Gedanken zur aktuellen Lage aus dem Gazastreifen:
ZEHN Monate sind nun vergangen, nach dem Ende des „Krieges“ (stellvertretend für ein anderes geeignetes Wort) - gegen den Gazastreifen „beendet“ wurde. Dennoch hat der Wiederaufbau gar nicht begonnen.… Wir sind mitten im Herbst und es hat angefangen zu regnen… Ich rede davon, weil es Menschen gibt, die in Zelten leben… Vergleicht man die Bilder von 1948, 1967 und 2009, so findet man leider Etliche Gemeinsamkeiten… Wie lange müssen wir dies über uns ergehen lassen? Haben wir noch Kraft? Stehen wir kurz vor der nächsten Explosion, welche viel stärker sein wird, als alles was je zuvor war… Ist es nicht die Verantwortung dieser Welt (auch Deutschland, Großbritannien, UNO usw.), die uns in dieser Lage versetzt haben und nun uns einfach fallen lassen.. Glauben Sie wirklich, dass der Frieden dadurch erreicht werden kann! Glauben Sie wirklich, dass die israelischen Nachbarn in Ruhe und Frieden leben können, während wir hier ausgehungert werden, kein Wasser zum Trinken haben, keinen Strom usw. haben. Wenn wir nicht einmal ein Haus auf(wieder)bauen können, keine Fensterscheiben ersetzen können, welche durch den „Krieg“ zerbrochen wurden.
Infolge dieser prekären Situation steigt die Anzahl der armen Menschen und in meiner Umgebung gibt es sehr viele bedürftige Familien, wo ich früher dachte, dass es ihnen doch gut geht.... Das ist sehr bedrohlich, bedauerlich und enttäuschend bzw. sehr traurig...Eigentlich ist es eine Schande, die die Welt um uns herum, uns verschuldet hat.... Wir wollen arbeiten, Wir wollen nicht am Tropfhahn der Welt stehen und immer betteln.. Wir wollen lediglich in Würde und Frieden leben, uns Freibewegen können, uns entwickeln, so wie wir es wollen und nicht, wie die Ägypter, Syrer, Iraner, und/oder Israelis bzw. Amerikaner oder wer auch immer, es uns vorschreiben... Wir wollen genau so wie jeder anderer Mensch auf der Welt planen können, Häuser bauen, Familien gründen, auch mal Urlaub machen können... Niemand mag eingesperrt sein, nicht einmal die Tiere... Ich fürchte mich sehr davor, dass es eines Tages richtig sehr laut kracht...

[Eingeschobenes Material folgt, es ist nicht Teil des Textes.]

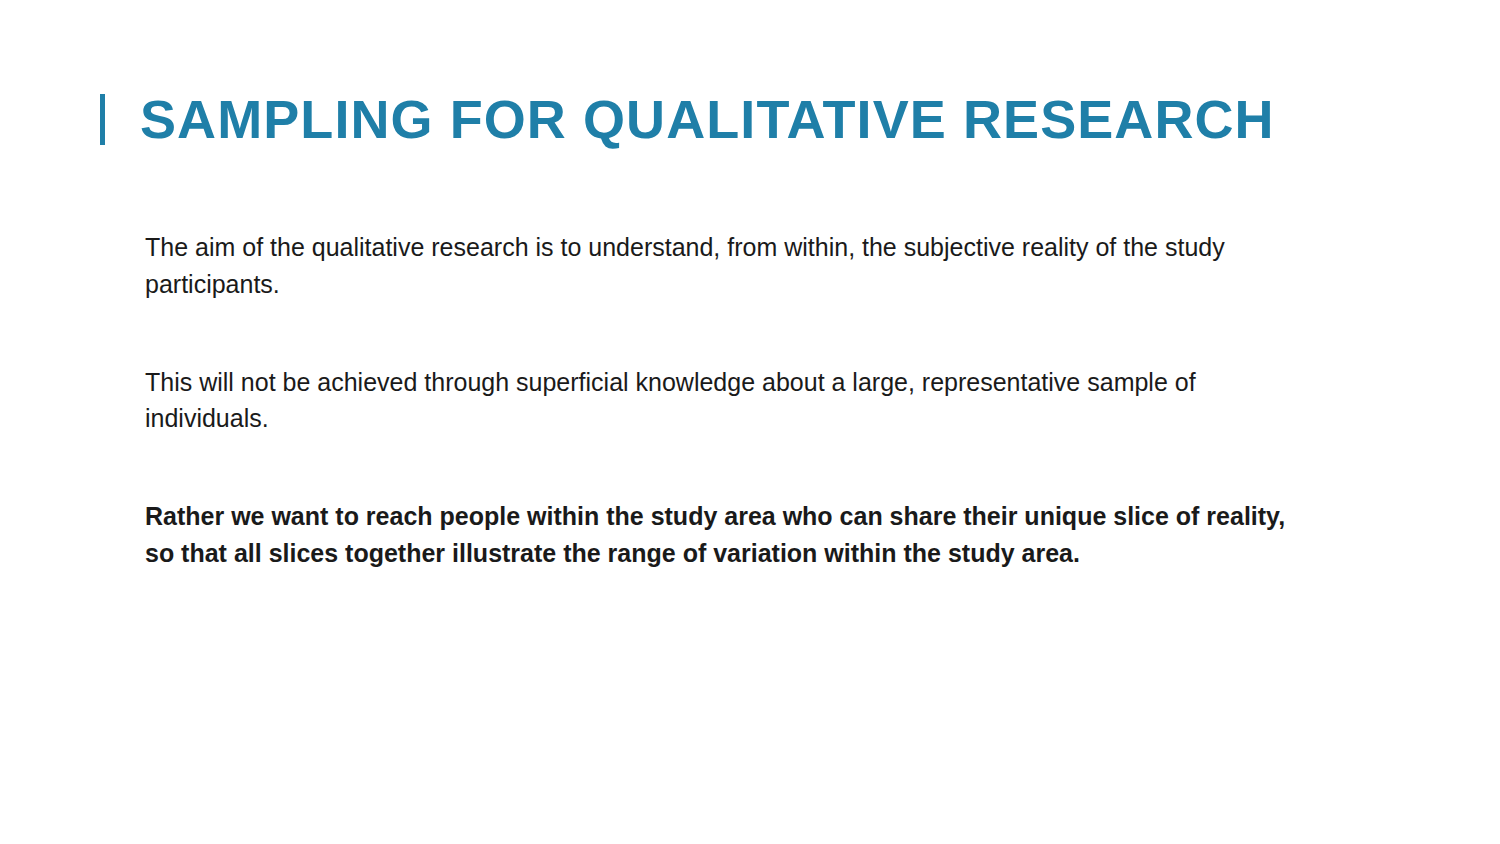Sampling for Qualitative Research
The aim of the qualitative research is to understand, from within, the subjective reality of the study participants.
This will not be achieved through superficial knowledge about a large, representative sample of individuals.
Rather we want to reach people within the study area who can share their unique slice of reality, so that all slices together illustrate the range of variation within the study area.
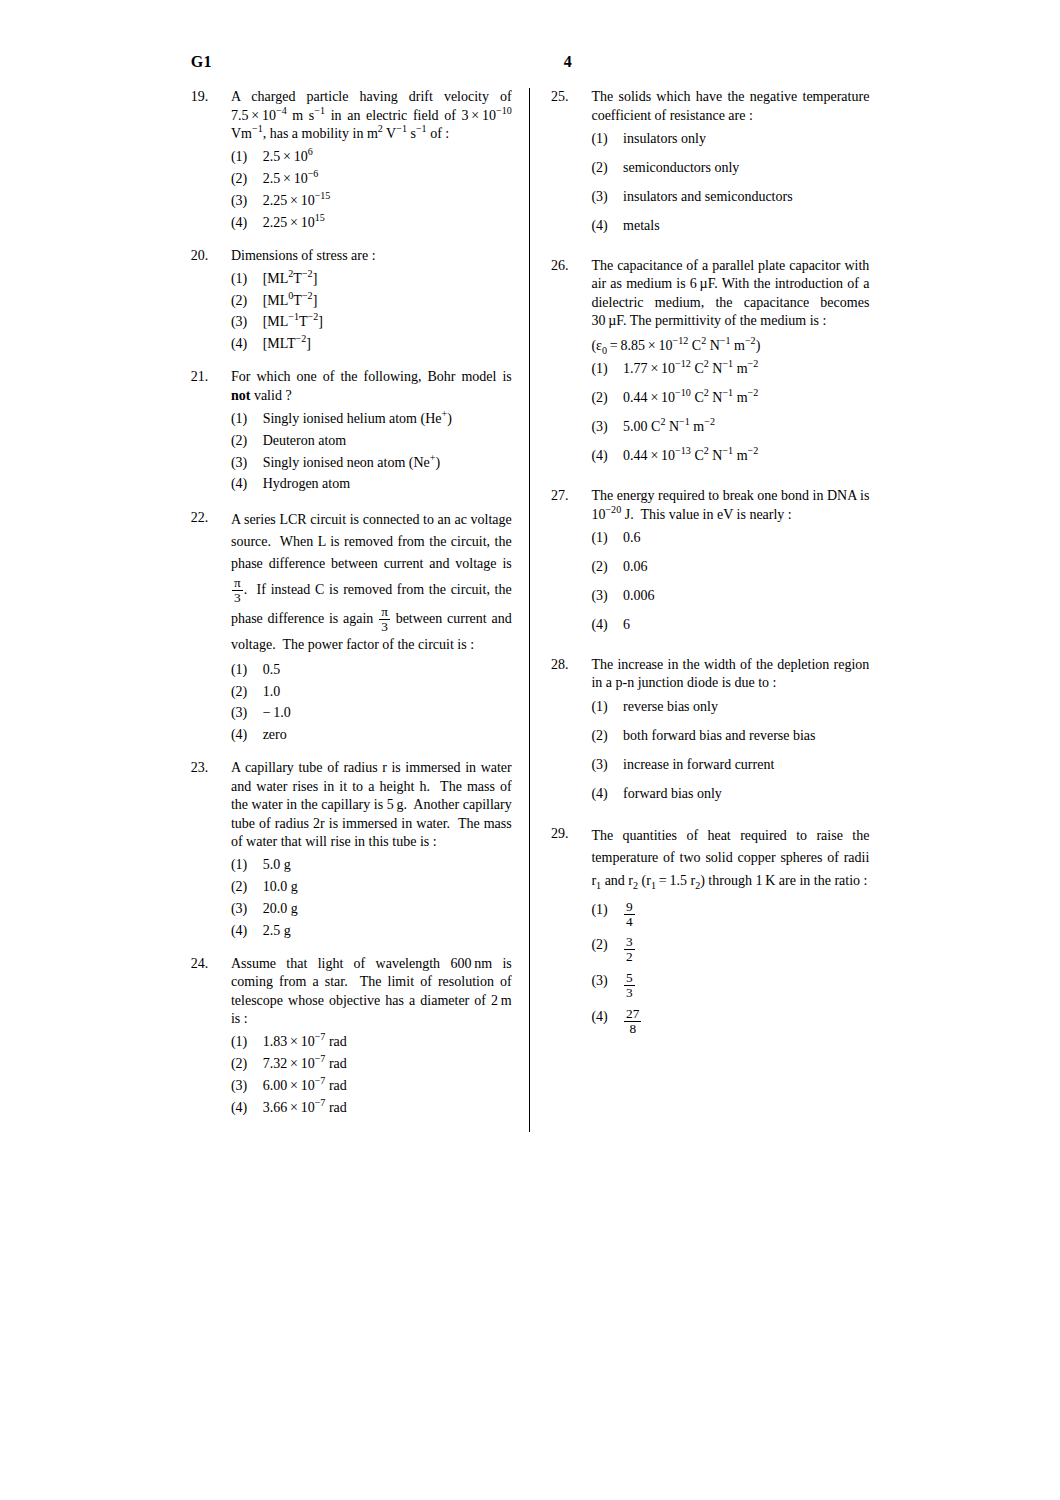G1 4
19.
A charged particle having drift velocity of 7.5 × 10−4 m s−1 in an electric field of 3 × 10−10 Vm−1, has a mobility in m2 V−1 s−1 of :
(1) 2.5 × 106
(2) 2.5 × 10−6
(3) 2.25 × 10−15
(4) 2.25 × 1015
20.
Dimensions of stress are :
(1)[ML2T−2]
(2)[ML0T−2]
(3)[ML−1T−2]
(4)[MLT−2]
21.
For which one of the following, Bohr model is not valid ?
(1) Singly ionised helium atom (He+)
(2) Deuteron atom
(3) Singly ionised neon atom (Ne+)
(4) Hydrogen atom
22.
A series LCR circuit is connected to an ac voltage source. When L is removed from the circuit, the phase difference between current and voltage is π 3. If instead C is removed from the circuit, the phase difference is again π 3 between current and voltage. The power factor of the circuit is :
(1) 0.5
(2) 1.0
(3)− 1.0
(4) zero
23.
A capillary tube of radius r is immersed in water and water rises in it to a height h. The mass of the water in the capillary is 5 g. Another capillary tube of radius 2r is immersed in water. The mass of water that will rise in this tube is :
(1) 5.0 g
(2) 10.0 g
(3) 20.0 g
(4) 2.5 g
24.
Assume that light of wavelength 600 nm is coming from a star. The limit of resolution of telescope whose objective has a diameter of 2 m is :
(1) 1.83 × 10−7 rad
(2) 7.32 × 10−7 rad
(3) 6.00 × 10−7 rad
(4) 3.66 × 10−7 rad
25.
The solids which have the negative temperature coefficient of resistance are :
(1) insulators only
(2) semiconductors only
(3) insulators and semiconductors
(4) metals
26.
The capacitance of a parallel plate capacitor with air as medium is 6 µF. With the introduction of a dielectric medium, the capacitance becomes 30 µF. The permittivity of the medium is :
(ε0 = 8.85 × 10−12 C2 N−1 m−2)
(1) 1.77 × 10−12 C2 N−1 m−2
(2) 0.44 × 10−10 C2 N−1 m−2
(3) 5.00 C2 N−1 m−2
(4) 0.44 × 10−13 C2 N−1 m−2
27.
The energy required to break one bond in DNA is 10−20 J. This value in eV is nearly :
(1) 0.6
(2) 0.06
(3) 0.006
(4) 6
28.
The increase in the width of the depletion region in a p-n junction diode is due to :
(1) reverse bias only
(2) both forward bias and reverse bias
(3) increase in forward current
(4) forward bias only
29.
The quantities of heat required to raise the temperature of two solid copper spheres of radii r1 and r2 (r1 = 1.5 r2) through 1 K are in the ratio :
(1) 94
(2) 32
(3) 53
(4) 278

Im Sep. sollte es angeblich mit den Verhandlungen weitergehen. Was soll da nun geschehen? Wieder mal sich treffen und nichts Weiteres… Ja wir haben uns wieder mal getroffen und uns verabredet, uns wieder mal zu treffen und es kommt aber nichts bei all diesen Treffen heraus…Warum treffen wir uns denn? Wie lange soll es so weiter gehen? Verhandelt man da, den Verhandlungswillen oder verhandelt man um Annäherungen zu erreichen, um Lösungen zu finden oder warum sonst? Es wird immer von uns verlangt, Kompromisse einzugehen… Was soviel heißt, 20% der Gesamtfläche des historischen Palästinas sind auch noch zuviel… Worauf müssen wir da noch verzichten? Ist da noch etwas geblieben, worauf wir noch verzichten sollten…Wenn Ja, dann soll(t)en Sie uns das sagen, damit wir es ja uns überlegen
können….. Ohne genügend Druck von Ihnen „Verehrte Außenwelt“ wird sich NICHTS an unserer Lage ändern… Das wissen wir, genau so wie Sie es auch wissen… Also warum sollten wir ständig Umwege suchen, wo wir doch „einen kürzeren Weg“ kennen. Wie soll es mit uns hier weitergehen? Werden wir weiterhin durch die Hilfsgüter am Leben erhalten, ohne Perspektive und Hoffnung? Was geschieht hier eigentlich? Und warum geschieht das? Wo sind die Hüter der Menschenrechte? Und wo sind die demokratischen Kräfte (Präsidenten) dieser Welt… Diese Gedanken rauben mir nachts den Schlaf, daher entschied ich mich, sie hier niederzuschreiben und nicht mit mir rumzuschleppen. Ich will auch mal „Freisein“.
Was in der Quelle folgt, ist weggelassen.